Eine weitere Mitarbeit von Berrens an der neu entstandenen Universit.t war ihm nicht mehr vergönnt. Nur zwei Monate später starb er in Shanghai.
Die Deutschen, welche nach dem Tod von Berrens in Shanghai arbeiteten, leisteten wiederum ihre Beiträge bei der Entwicklung der Tongji-Universität.
Dozent Dr. Böning richtete in den ersten Jahren seiner Tätigkeit ein elektrotechnisches Institut ein. Nach dem Bombardement durch die japanische Armee, wobei auch diese Einrichtung zerstört wurde, leitete er ab 1932 die Arbeit für den Wiederaufbau „seines“ Instituts.
Dr. Hahn war durch seine Berufung im März 1934 der erste Lehrstuhlinhaber für Strömungsmaschinen an der Tongji-Universität und damit wahrscheinlich in ganz China. Das dazugehörige Forschungslabor mit den überwiegend selbst entworfenen und durchkonstruierten Versuchsständen wurde unter seiner Federführung errichtet. Dr. List und Dr. Böning gaben während ihres Aufhaltens in Shanghai die Forschungshefte „Mitteilungen aus den Instituten der Staatlichen Tongji-Universität“ heraus, in welchen über die Arbeiten der deutschen Dozenten berichtet wurde. Diese Publikationen ließen den Bekanntheitsgrad der Deutschen in China in einschlägigen Fachkreisen steigen und verschafften ihnen gleichzeitig wichtige Vorteile bei weiteren Berufungsverfahren.
Dr. Heinrich erwähnte später einmal, dass er den folgenden Lehrauftrag an der TH Breslau (Wroclaw) im Jahr 1936 nur auf Grund seiner Tätigkeiten und den gesammelten Erfahrungen an der Tongji- Universität erhalten habe.

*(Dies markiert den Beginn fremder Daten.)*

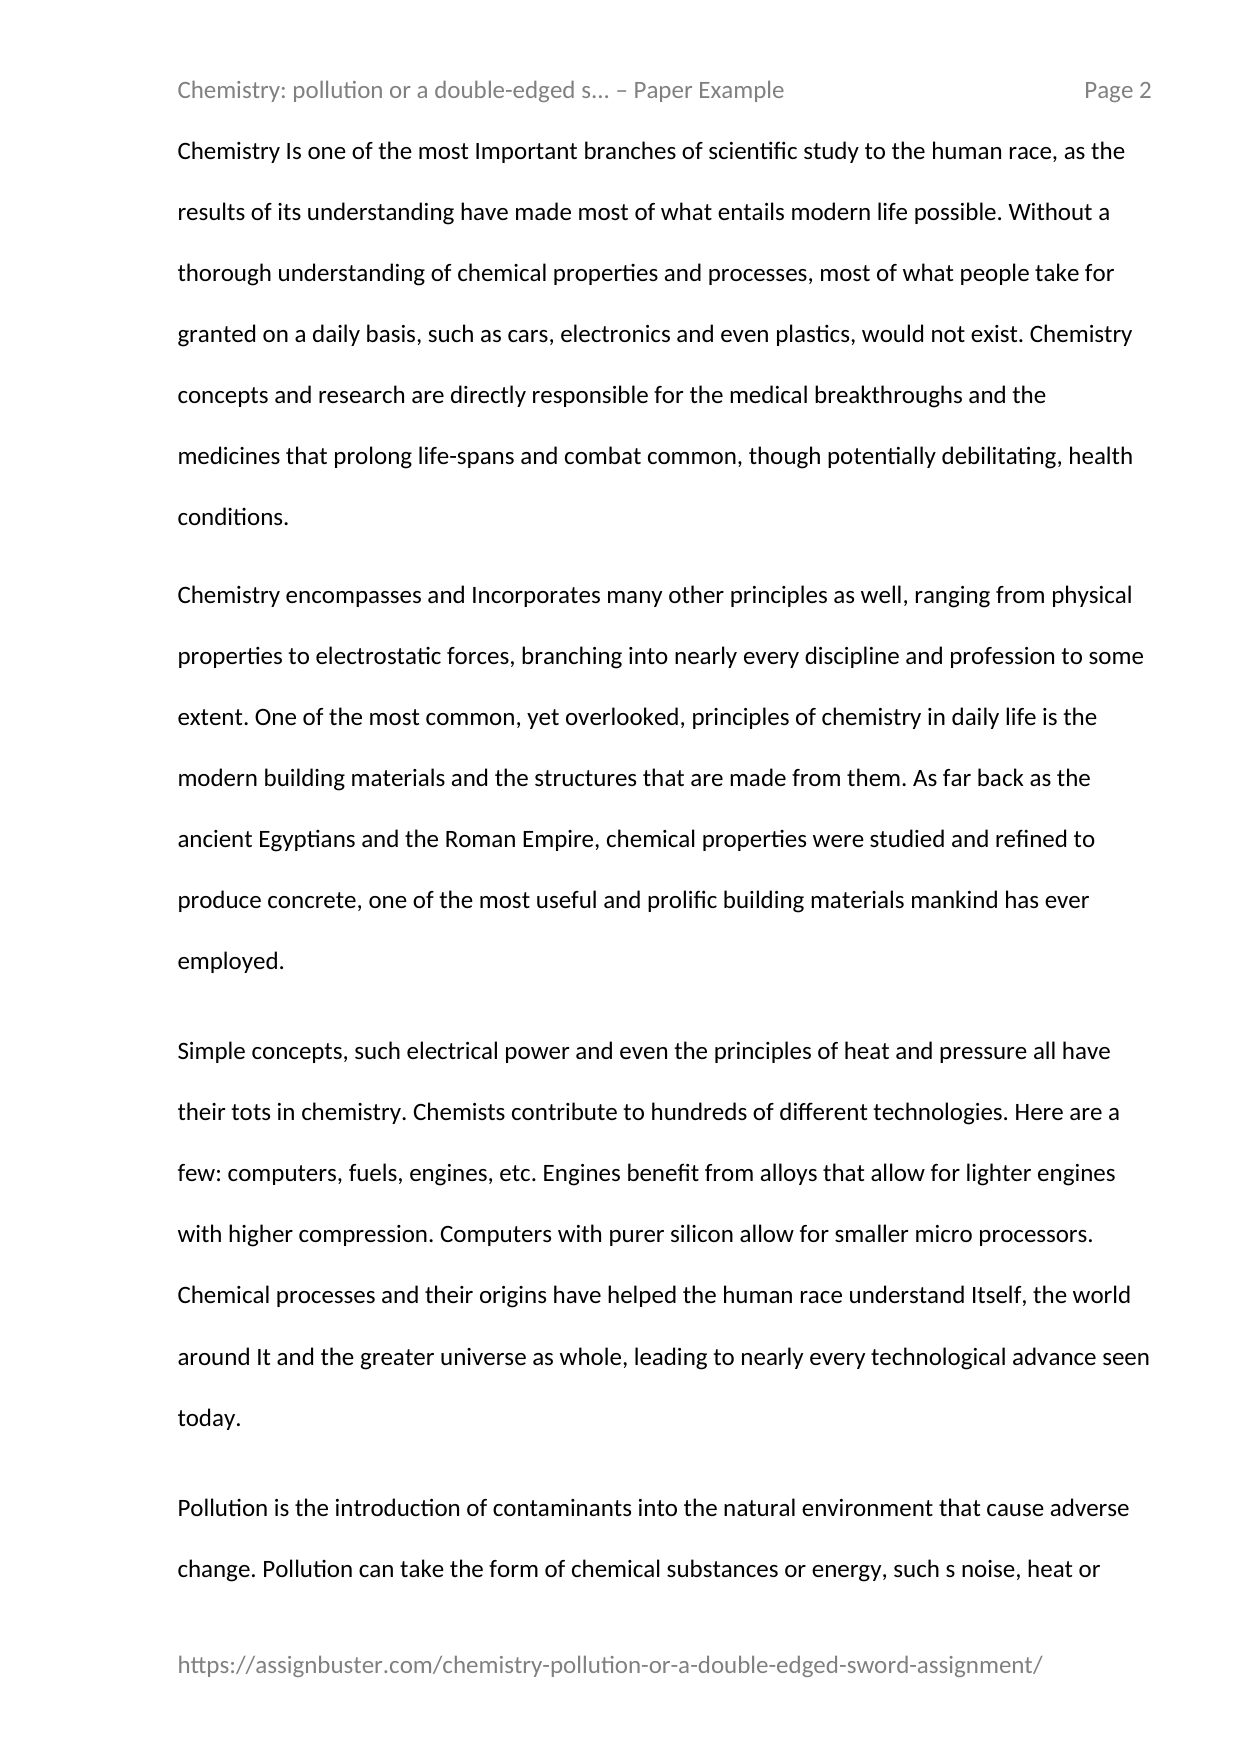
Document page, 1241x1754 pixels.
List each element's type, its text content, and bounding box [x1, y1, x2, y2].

text Simple concepts, such electrical power and even the principles of heat and pressure all have their tots in chemistry. Chemists contribute to hundreds of different technologies. Here are a few: computers, fuels, engines, etc. Engines benefit from alloys that allow for lighter engines with higher compression. Computers with purer silicon allow for smaller micro processors. Chemical processes and their origins have helped the human race understand Itself, the world around It and the greater universe as whole, leading to nearly every technological advance seen today. [177, 1036, 1152, 1432]
text Chemistry Is one of the most Important branches of scientific study to the human race, as the results of its understanding have made most of what entails modern life possible. Without a thorough understanding of chemical properties and processes, most of what people take for granted on a daily basis, such as cars, electronics and even plastics, would not exist. Chemistry concepts and research are directly responsible for the medical breakthroughs and the medicines that prolong life-spans and combat common, though potentially debilitating, health conditions. [177, 135, 1152, 532]
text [177, 1492, 1152, 1584]
text Chemistry encompasses and Incorporates many other principles as well, ranging from physical properties to electrostatic forces, branching into nearly every discipline and profession to some extent. One of the most common, yet overlooked, principles of chemistry in daily life is the modern building materials and the structures that are made from them. As far back as the ancient Egyptians and the Roman Empire, chemical properties were studied and refined to produce concrete, one of the most useful and prolific building materials mankind has ever employed. [177, 579, 1152, 976]
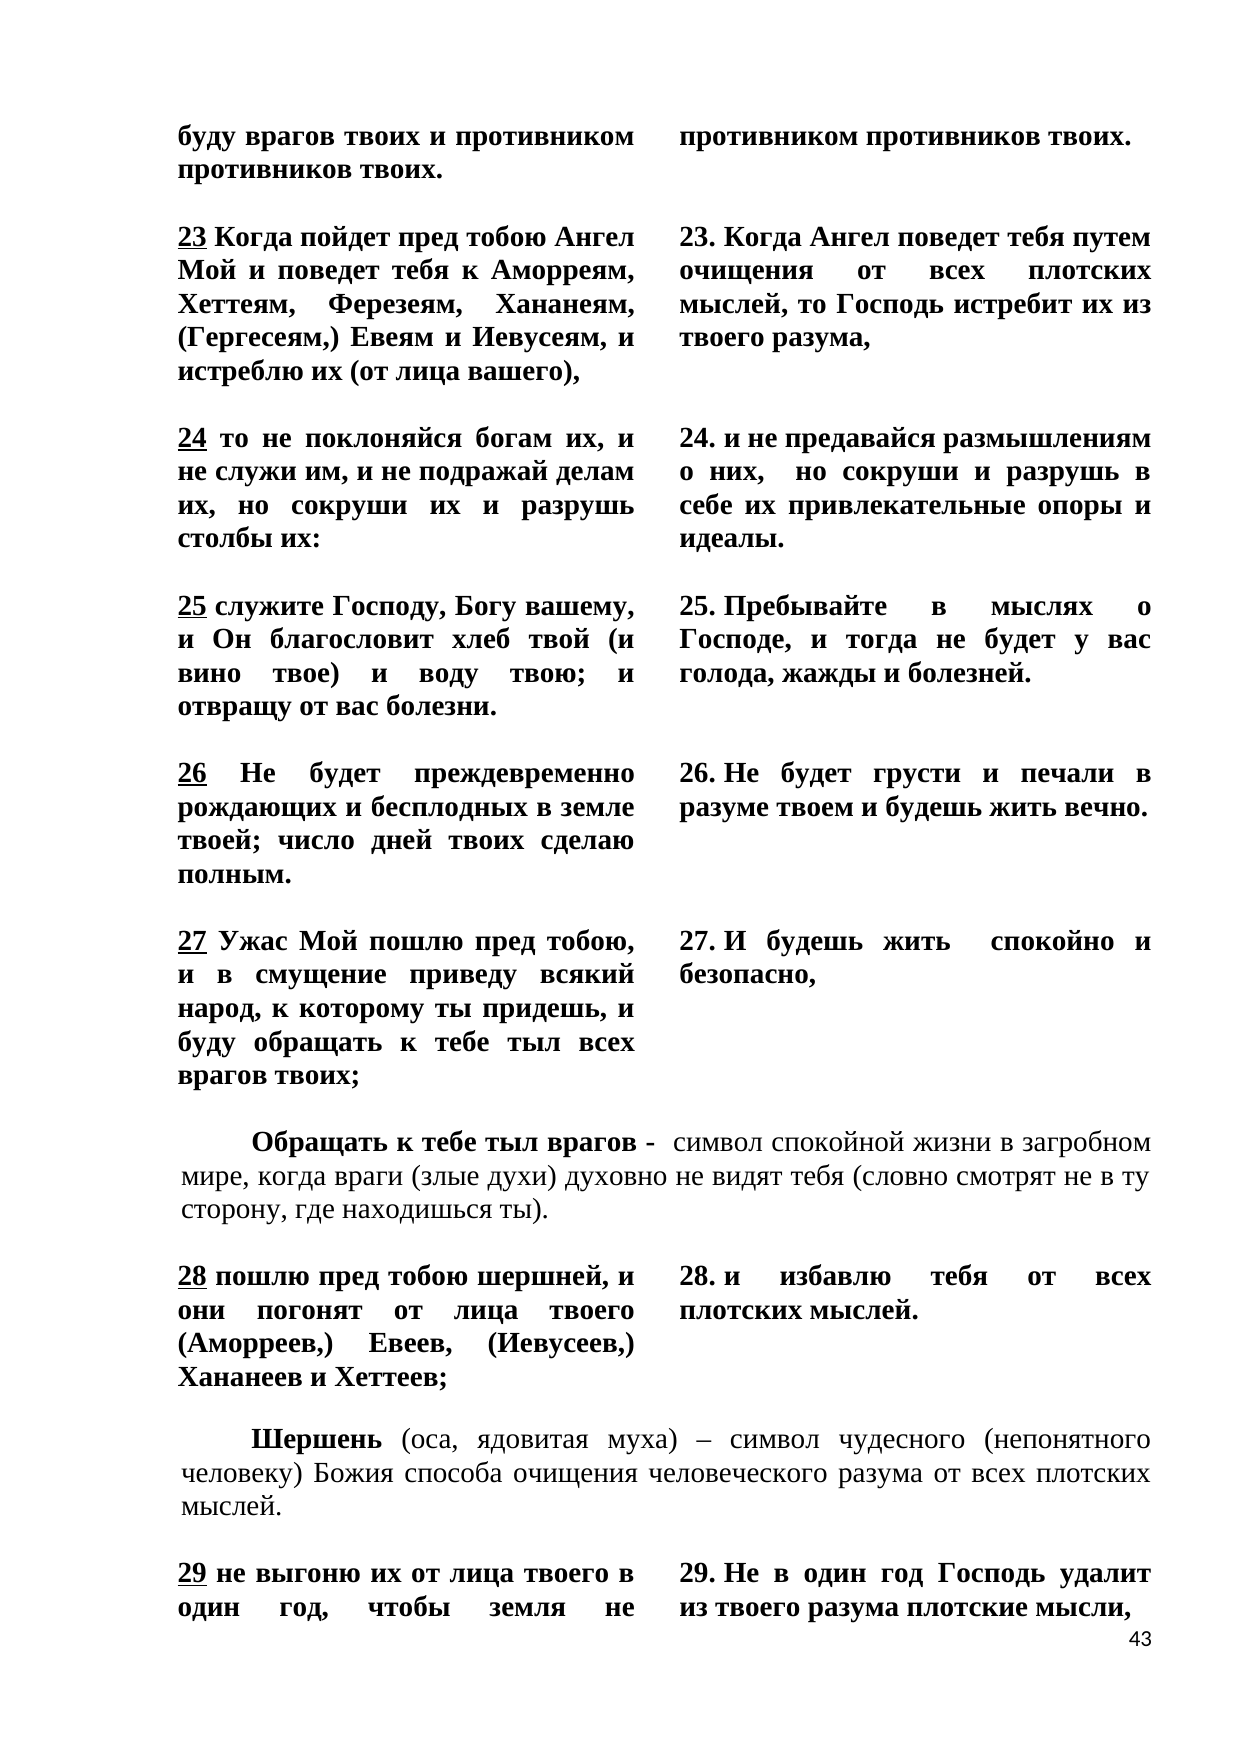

Mit der japanischen Invasion im Sommer 1937, welche die Universität mehrfach zwang, weiter ins Hinterland auszuweichen, mussten die meisten deutschen Dozenten die Tongji-Universität verlassen. Die sich im Verlaufe des Jahres 1938 verschärfende Lage und das ungewisse Schicksal der Universität nötigte nun auch die letzte Gruppe deutscher Professoren, der Dr. Hahn und Dr. Kraus angehörten, zum Jahresende endgültig aus China abzureisen.
Kurzzeitig konnte Dr. Kraus 1940 noch einmal nach China zurückkehren. Seine Versuche, die bis dahin bestehenden engen Verbindungen Deutschlands mit der Tongji-Universität weiter zu pflegen, blieben aber erfolglos.
Die Tongji-Universität konnte im Jahr 1946 nach Shanghai zurückkehren. Um die deutsche Sprache weiterhin unterrichten zu können, war die Universität bestrebt, deutsche Dozenten einzustellen.
Dipl.-Ing. Hans Hamburger wurde 1948 als Professor für Bauingenieurwesen an der Universität berufen. Hamburger reiste bereits Mitte der 1930er Jahre nach China und arbeitete von 1937 bis 1938 nebenamtlich als Dozent für Deutsch an einer Schule der Tongji-Universität.
Mit seiner Berufung war Hamburger auf lange Zeit der letzte deutsche Dozent der Technischen Abteilung der Tongji-Universität.
Ein erster Kontakt der Tongji-Universität mit deutschen Wissenschaftseinrichtungen wurde erst im Jahre 1979 wieder aufgenommen. In Rahmen der neuen intensiven Zusammenarbeit mit deutschen Universitäten, kam es 1998 auch zu einem Partnerschaftsvertrag mit der Technischen Universität Dresden.
Für die freundliche Hilfe bei dieser Arbeit bedankt sich der Autor ganz herzlich bei Prof. Helmut List. Sein Dank gilt ausdrücklich auch Prof. Christoph Krampe, den Kollegen vom Hans-List-Museum, vom Hauptstaatsarchiv Dresden, von der RWTH Aachen, der TU Braunschweig, der TU München und vor allem der Archivarin Jutta Wiese, TU Dresden.